Reporter Jason Strother di Seoul, mencari tahu penyebabnya dan berbincang dengan sebuah kelompok, yang berupaya mencegah bunuh diri. Laporannya akan disampaikan Artha Senna.
Di sejumlah peron stasiun kereta api, di Seoul, dibangun pintu kaca yang setinggi langit-langit stasiun. Penghalang ini dibuat, untuk mencegah orang melemparkan diri ke kereta api yang sedang melintas.
Bunuh diri merupakan penyebab kematian nomer empat di Korea. Sebuah survei yang melibatkan 30 negara anggota Organisasi bagi Kerjasama dan Pembangunan Ekonomi (OECD) mengungkap, Korea menduduki posisi paling atas, dengan hampir 25 kasus per 100.000 orang.
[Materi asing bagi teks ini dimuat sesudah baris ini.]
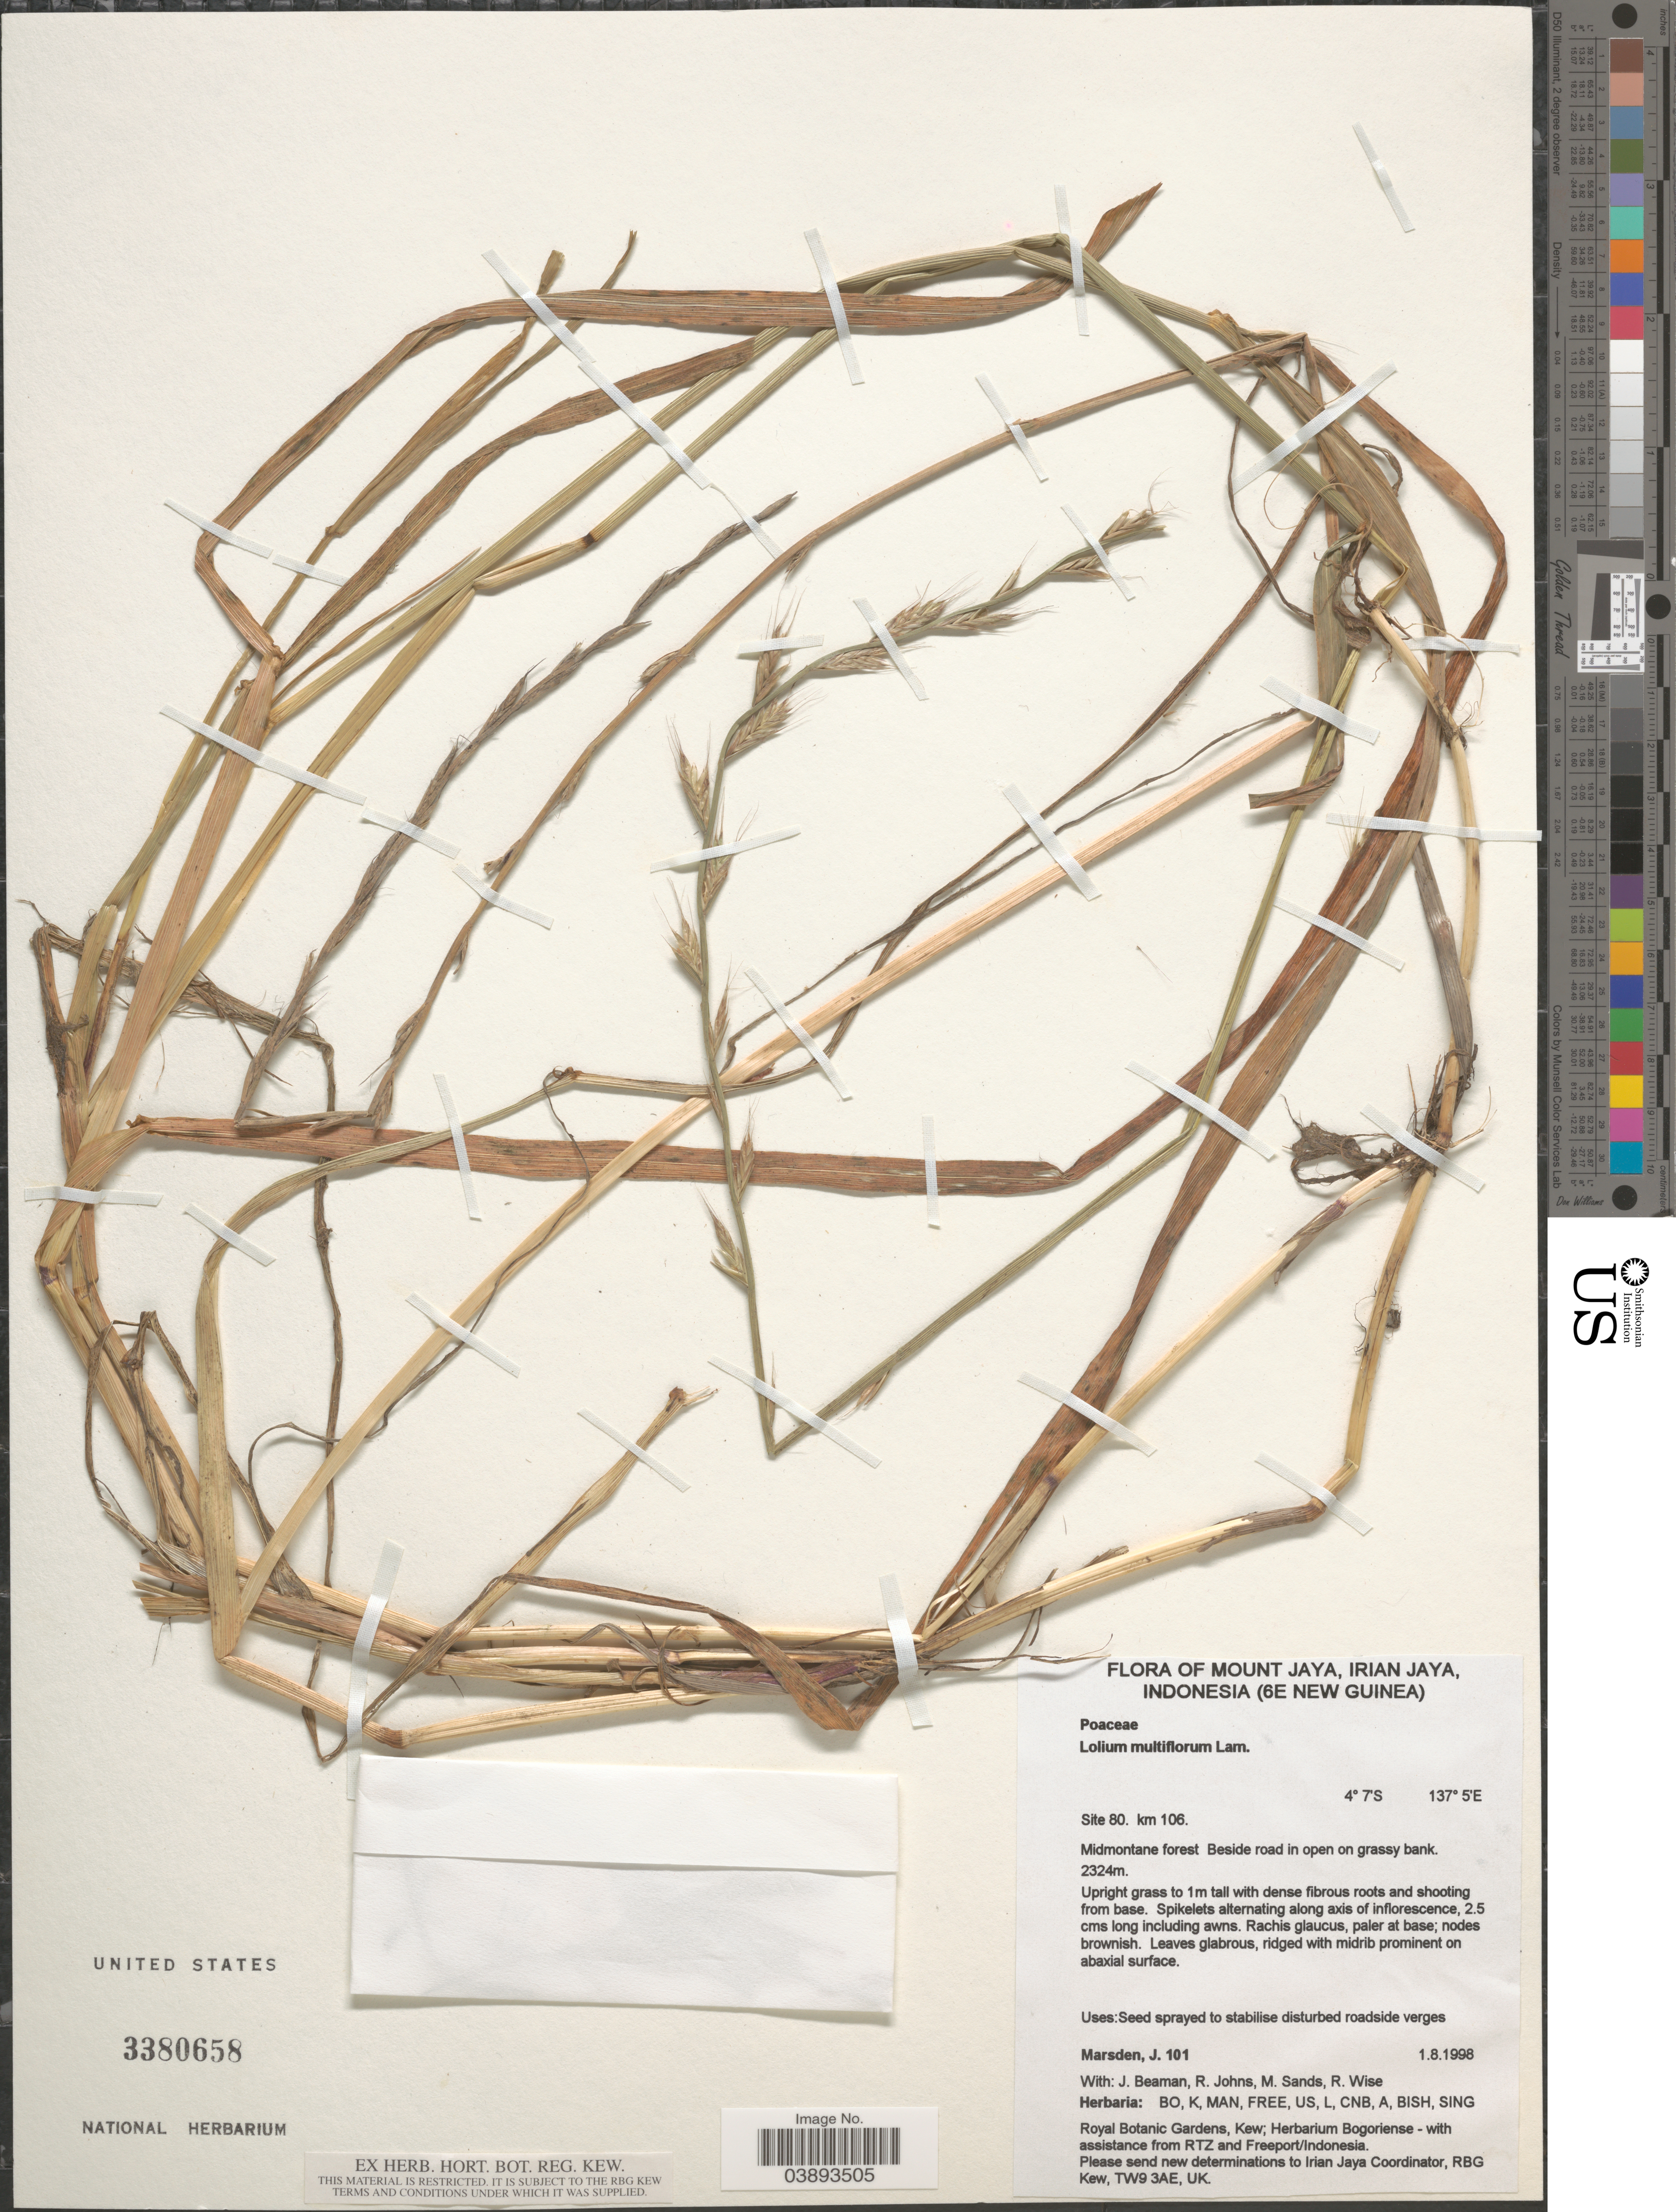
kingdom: Plantae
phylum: Tracheophyta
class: Liliopsida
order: Poales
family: Poaceae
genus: Lolium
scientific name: Lolium multiflorum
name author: Lam.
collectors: J. Marsden, J. H. Beaman, R. Johns & M. Sands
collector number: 101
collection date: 1998-08-01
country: Indonesia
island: New Guinea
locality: Mount Jaya, Irian Jaya, (6e New Guinea). Site 80. km 106.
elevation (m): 2324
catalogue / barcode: US 3380658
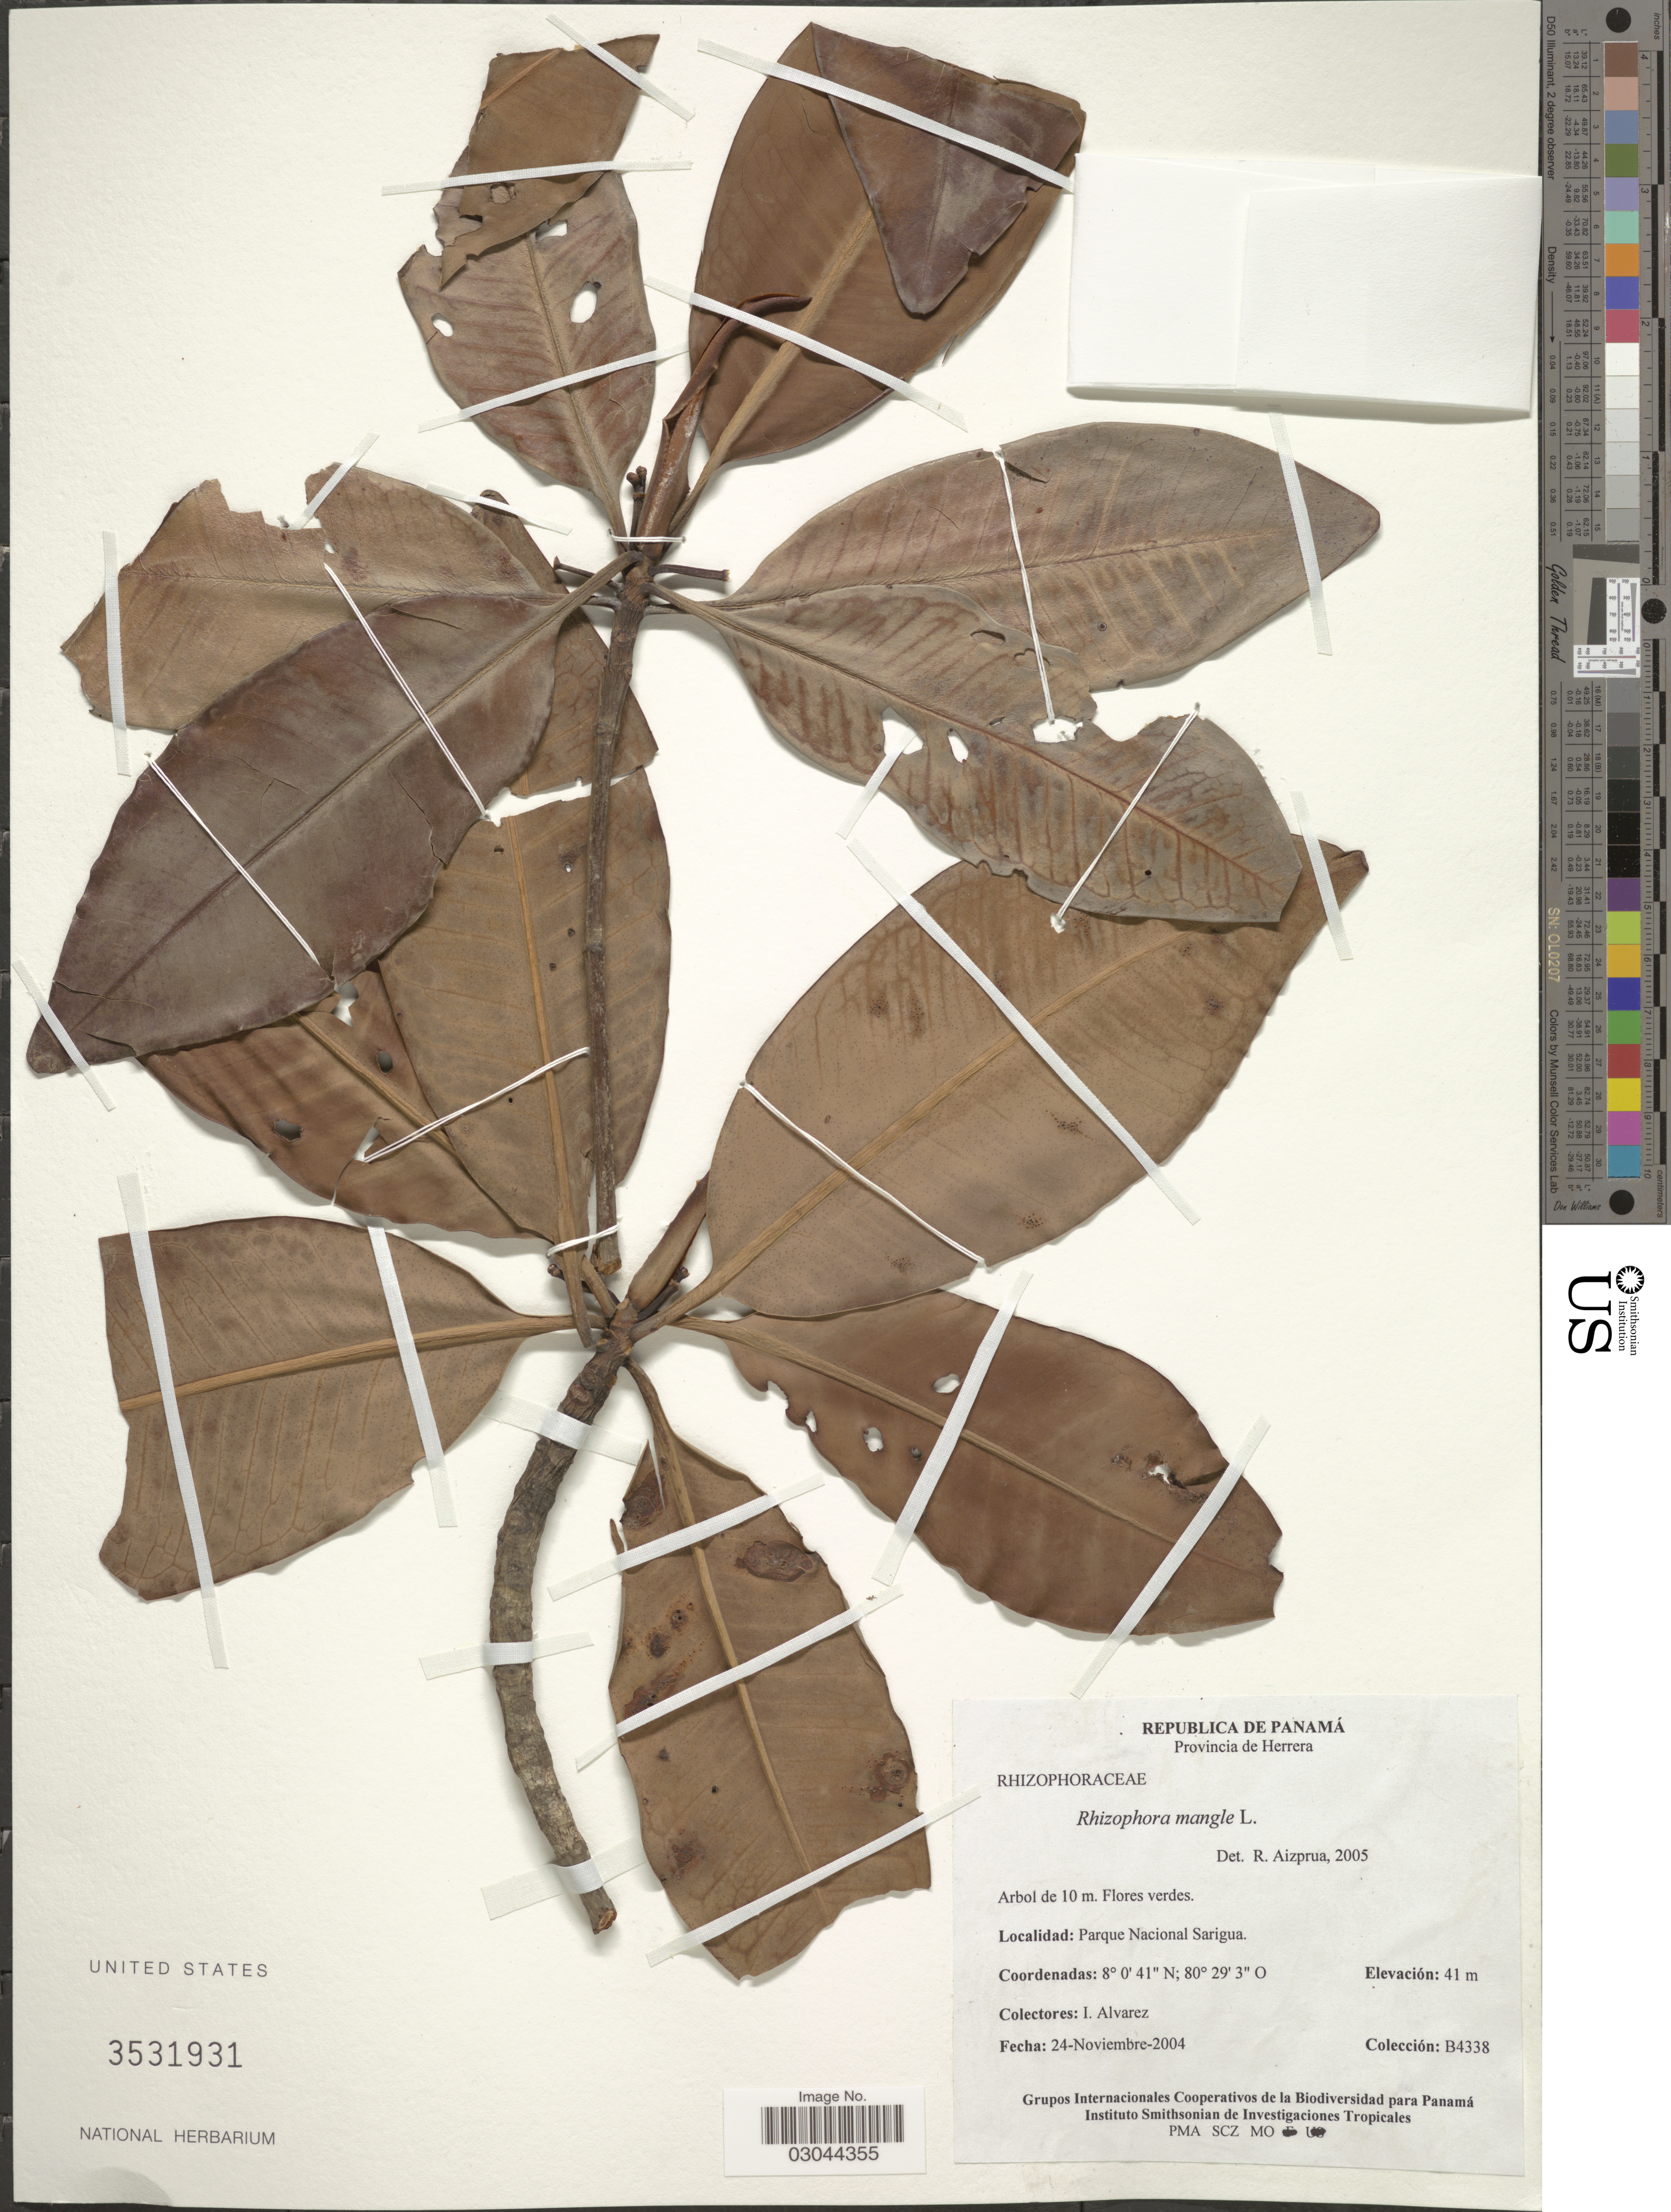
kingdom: Plantae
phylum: Tracheophyta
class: Magnoliopsida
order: Malpighiales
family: Rhizophoraceae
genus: Rhizophora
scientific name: Rhizophora mangle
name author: L.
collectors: I. Alvarez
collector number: B4338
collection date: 2004-11-24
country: Panama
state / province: Herrera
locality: Provincia de Herrera. Parque Nacional Sarigua.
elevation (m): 41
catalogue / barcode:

Menurut para ahli kesehatan, ini berarti setiap hari terjadi 33 kasus bunuh diri.
Doktor Hong Kang-Eui, psikiater dan Presiden Asosiasi Pencegahan Bunuh Diri di Korea mengatakan, jumlah kasus bunuh diri di negeri itu merupakan fenomena baru. Dia yakin, pertumbuhan ekonomi yang pesat telah mengubah pandangan warga soal kehidupan.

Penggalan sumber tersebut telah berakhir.